-------- Kutipan Dokumen

Mohon tunggu...
Ando Gunung
Ando Gunung Mohon Tunggu... Wiraswasta - Hukum, Kemiskinan, Budaya, Pariwisata, Bisnis.

Adolardus Gunung, Asal (NTT) Domisili di Jakarta Menulis Untuk Melawan Lupa

Selanjutnya

Tutup

Sosbud Pilihan

Mengenal 7 Tata Ruang Budaya Manggarai

7 Mei 2020   20:11 Diperbarui: 7 Mei 2020   20:15 802
+
Laporkan Konten
Laporkan Akun
Kompasiana adalah platform blog. Konten ini menjadi tanggung jawab bloger dan tidak mewakili pandangan redaksi Kompas.

Oleh: Adolardus Gunung

Mbaru Tembong/Mbaru Gendang (Rumah Adat Manggarai)

Mbaru Tembong (mbaru=rumah, tembong=gong/gendang). Arti kata mbaru tembong adalah rumah gong atau rumah gendang. Arti budaya mbaru tembong atau mbaru gendang adalah rumah adat.  Rumah adat ini sebagai wadah atau tempat penyimpan gong dan gendang, sehingga disebut rumah gendang atau rumah gong. 

Fungsi gong adalah untuk mengundang warga kampung dalam rangka mengadakan rapat/musyawarah umum warga kampung. Warga diundang dengan memukul gong. Gong sebagai ganti surat atau lonceng. Kalau ada acara pesta adat, misalnya sanda, mbata, caci, acara penti dll, maka harus memainkan gong dan gendang di mbaru tembong. Atap rumah tembong dari wunut (ijuk). 

Atapnya berbentuk bundar menyerupai piramida dan bagian ujung atas atapnya diletakkan tanduk kerbau (rangga kaba). Simbol ini sebagai lambang kejantanan, dan betapa pentingnya hewan kerbau dalam kehidupan orang Manggarai. Kerbau digunakan pada saat membajak sawah.

Natas (Halaman Kampung)

Natas artinya halaman umum kampung. Luas natas hampir seluas ukuran lapangan sepak bola = 100 100m, tetapi luas natas diupayakan agar bisa dipakai oleh warga kampung untuk kemah perkawinan (ndei kawing), untuk bermain caci (maeng caci), tempat olah raga anak-anak (osang labar data koe), dll. 

Compang (Tempat Sesajian)

Compang merupakan tempat sesajian atau sekitarnya. Compang berbentuk bundar menyerupai meja persembahan, terbuat dari tumpukkan tanah dan batu-batu. Tapi sekarang sudah banyak yang terbuat dari bahan dasar semen. Di tengah-tengah compang tumbuh pohon besar (langke) yang sengaja ditanam. Bentuk compang menyerupai pohon beringin. 

Alasan mengapa menanam pohon beringin karena pohon tersebut jarang atau bahkan tak mati. Daunnya gugur dan tumbuh silih berganti disetiap tahun. Pohonnya besar, daunnya yang rindang menjadi tempat berteduh di waktu siang bolong, terlindung dari trik matahari, sehingga suasana hati dan pikiran masyarakat terasa sejuk, aman dan damai.

----------------
-------- Data yang Diberikan

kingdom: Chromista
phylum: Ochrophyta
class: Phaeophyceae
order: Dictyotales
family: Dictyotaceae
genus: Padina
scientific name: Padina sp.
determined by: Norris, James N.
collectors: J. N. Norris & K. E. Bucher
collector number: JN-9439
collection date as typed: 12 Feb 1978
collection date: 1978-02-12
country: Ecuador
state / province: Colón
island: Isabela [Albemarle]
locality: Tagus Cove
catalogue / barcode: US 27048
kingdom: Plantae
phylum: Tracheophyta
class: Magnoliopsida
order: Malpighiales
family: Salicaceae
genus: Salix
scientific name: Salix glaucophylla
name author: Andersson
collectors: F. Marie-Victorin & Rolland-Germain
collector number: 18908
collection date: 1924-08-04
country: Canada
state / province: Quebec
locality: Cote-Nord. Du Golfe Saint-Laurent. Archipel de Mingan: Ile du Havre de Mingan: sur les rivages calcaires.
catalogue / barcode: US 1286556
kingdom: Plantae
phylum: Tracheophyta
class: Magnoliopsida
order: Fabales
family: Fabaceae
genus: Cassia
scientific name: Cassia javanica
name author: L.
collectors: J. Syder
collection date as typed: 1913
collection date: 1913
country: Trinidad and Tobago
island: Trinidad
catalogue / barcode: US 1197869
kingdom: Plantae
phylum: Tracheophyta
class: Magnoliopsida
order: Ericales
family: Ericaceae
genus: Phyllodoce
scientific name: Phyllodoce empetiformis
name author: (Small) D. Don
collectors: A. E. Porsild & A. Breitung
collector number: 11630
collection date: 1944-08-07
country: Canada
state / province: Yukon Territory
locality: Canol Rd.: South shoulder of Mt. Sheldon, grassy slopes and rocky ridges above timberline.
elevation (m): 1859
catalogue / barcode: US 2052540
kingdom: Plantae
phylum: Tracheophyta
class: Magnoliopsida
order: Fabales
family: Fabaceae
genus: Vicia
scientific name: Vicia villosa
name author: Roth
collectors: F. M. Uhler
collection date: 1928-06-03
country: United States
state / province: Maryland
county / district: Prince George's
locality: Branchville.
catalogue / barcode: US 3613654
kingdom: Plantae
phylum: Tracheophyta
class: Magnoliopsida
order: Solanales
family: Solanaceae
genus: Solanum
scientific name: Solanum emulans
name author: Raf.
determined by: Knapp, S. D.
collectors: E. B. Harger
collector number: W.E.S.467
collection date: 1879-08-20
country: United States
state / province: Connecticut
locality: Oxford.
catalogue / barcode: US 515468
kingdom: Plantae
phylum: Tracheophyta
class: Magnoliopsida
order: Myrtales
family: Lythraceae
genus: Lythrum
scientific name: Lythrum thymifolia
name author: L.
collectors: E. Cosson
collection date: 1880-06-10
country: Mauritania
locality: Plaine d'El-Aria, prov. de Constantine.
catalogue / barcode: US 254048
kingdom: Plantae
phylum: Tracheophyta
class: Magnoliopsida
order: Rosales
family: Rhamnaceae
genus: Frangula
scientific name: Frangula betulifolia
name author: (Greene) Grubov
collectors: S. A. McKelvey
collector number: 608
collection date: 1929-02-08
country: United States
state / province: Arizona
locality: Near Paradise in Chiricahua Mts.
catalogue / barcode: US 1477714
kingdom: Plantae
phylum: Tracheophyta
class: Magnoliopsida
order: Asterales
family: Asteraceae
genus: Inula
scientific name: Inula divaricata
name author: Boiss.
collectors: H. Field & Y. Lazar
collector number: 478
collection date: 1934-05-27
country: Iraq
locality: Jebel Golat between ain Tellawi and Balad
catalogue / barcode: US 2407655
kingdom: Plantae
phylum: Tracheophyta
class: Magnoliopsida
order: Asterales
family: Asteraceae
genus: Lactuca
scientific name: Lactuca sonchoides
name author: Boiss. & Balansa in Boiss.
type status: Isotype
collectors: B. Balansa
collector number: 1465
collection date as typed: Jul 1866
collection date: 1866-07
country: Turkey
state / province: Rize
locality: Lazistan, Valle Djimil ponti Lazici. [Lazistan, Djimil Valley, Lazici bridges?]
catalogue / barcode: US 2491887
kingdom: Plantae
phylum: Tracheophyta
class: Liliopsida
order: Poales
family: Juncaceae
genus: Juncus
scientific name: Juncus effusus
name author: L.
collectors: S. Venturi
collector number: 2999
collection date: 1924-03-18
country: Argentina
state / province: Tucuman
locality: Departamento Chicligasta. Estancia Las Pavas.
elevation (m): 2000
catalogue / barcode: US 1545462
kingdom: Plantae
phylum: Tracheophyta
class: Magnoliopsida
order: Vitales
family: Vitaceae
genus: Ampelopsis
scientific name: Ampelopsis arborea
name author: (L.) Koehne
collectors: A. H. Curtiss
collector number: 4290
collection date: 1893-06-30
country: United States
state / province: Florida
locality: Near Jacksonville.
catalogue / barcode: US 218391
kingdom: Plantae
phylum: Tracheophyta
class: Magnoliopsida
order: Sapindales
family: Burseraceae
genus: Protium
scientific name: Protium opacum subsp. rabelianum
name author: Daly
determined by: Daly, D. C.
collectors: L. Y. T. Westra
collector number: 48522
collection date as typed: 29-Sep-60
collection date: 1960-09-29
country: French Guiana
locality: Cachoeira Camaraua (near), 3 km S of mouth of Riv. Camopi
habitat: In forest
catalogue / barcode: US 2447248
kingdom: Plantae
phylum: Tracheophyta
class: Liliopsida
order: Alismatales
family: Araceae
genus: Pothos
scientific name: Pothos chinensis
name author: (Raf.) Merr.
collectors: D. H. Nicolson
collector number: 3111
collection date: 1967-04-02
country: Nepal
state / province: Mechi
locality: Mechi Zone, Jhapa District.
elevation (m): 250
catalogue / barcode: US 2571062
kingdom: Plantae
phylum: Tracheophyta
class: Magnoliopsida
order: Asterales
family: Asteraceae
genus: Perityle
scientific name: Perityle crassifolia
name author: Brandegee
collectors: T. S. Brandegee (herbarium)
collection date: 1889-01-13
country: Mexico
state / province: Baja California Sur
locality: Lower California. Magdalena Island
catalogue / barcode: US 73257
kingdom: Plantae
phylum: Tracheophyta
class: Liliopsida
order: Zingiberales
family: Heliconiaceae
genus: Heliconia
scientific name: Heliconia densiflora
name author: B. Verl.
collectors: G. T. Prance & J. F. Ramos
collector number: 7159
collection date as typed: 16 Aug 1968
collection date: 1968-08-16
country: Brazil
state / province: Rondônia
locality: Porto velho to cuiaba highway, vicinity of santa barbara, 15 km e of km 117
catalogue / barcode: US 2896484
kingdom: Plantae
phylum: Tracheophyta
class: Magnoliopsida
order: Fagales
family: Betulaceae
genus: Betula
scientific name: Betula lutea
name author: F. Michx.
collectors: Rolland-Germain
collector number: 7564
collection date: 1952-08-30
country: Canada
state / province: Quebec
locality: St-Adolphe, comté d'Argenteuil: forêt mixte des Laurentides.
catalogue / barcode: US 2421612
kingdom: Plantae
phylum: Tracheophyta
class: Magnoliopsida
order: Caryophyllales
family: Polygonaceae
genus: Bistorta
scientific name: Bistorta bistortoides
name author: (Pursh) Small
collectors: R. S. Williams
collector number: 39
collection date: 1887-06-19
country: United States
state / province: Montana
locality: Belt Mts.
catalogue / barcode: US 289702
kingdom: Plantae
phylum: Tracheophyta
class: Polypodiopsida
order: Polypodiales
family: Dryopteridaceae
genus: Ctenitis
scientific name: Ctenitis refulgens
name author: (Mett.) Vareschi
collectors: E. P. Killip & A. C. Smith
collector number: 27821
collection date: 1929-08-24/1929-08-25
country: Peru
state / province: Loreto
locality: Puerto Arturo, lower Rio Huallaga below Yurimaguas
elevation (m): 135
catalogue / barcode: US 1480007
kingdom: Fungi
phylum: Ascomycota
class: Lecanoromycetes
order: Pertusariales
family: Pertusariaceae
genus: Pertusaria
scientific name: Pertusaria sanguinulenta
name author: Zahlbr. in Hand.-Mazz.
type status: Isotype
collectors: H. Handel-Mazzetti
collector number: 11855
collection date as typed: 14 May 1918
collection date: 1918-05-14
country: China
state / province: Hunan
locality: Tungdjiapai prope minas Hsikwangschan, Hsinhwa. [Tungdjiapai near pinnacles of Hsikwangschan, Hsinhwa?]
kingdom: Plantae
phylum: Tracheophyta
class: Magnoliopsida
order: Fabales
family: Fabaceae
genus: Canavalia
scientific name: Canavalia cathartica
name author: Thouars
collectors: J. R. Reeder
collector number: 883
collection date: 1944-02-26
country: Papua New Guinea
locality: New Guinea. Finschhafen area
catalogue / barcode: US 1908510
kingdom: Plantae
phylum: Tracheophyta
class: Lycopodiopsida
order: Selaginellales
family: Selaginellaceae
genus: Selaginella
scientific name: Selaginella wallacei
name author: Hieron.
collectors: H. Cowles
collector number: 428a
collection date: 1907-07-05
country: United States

----------------

> _Soal Latihan_:
Jawab pertanyaan tentang teks tata ruang budaya Manggarai ini.
(a) Terbuat dari apa atap mbaru tembong?
(b) Apa nama pohon besar yang tumbuh di tengah-tengah compang?
(c) Dengan cara apa warga kampung diundang untuk rapat atau musyawarah umum?
Catatan-catatan ini berasal dari sumber yang berbeda.

> _Jawaban Latihan_:
(a) Atap mbaru tembong terbuat dari wunut (ijuk).
(b) Pohon besar itu bernama langke.
(c) Warga diundang dengan memukul gong.